— TO DO —
How many lines of the material below contain the string "fermano"? Matching is case-sensitive, and the reply should be the number alone.

— DATASET ENTRIES —
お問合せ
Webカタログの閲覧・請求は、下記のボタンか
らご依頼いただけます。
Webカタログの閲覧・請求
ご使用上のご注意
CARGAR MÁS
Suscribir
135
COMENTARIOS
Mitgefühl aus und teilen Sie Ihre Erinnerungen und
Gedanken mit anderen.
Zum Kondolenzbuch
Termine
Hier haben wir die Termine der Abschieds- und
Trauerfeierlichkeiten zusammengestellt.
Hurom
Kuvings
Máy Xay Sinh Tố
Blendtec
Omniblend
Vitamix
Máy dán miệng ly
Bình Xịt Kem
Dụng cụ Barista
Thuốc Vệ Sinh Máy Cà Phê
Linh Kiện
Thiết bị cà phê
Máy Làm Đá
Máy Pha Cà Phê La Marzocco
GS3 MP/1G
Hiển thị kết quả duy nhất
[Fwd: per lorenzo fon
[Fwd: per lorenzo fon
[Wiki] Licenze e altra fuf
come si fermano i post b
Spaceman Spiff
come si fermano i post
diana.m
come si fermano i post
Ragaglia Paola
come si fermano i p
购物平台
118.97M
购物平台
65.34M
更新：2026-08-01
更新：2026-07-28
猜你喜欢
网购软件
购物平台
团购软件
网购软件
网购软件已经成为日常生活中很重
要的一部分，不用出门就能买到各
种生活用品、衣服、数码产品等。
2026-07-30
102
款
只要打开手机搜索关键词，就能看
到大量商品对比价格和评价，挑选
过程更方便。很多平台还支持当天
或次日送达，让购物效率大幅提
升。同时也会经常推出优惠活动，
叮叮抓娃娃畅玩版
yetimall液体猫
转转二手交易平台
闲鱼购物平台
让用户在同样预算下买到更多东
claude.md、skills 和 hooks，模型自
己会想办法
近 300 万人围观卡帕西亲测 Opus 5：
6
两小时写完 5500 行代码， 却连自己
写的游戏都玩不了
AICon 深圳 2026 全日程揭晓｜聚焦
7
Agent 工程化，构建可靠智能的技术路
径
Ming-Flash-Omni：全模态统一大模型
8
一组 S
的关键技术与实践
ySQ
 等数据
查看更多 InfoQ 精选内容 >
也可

— YOUR RESPONSE —
4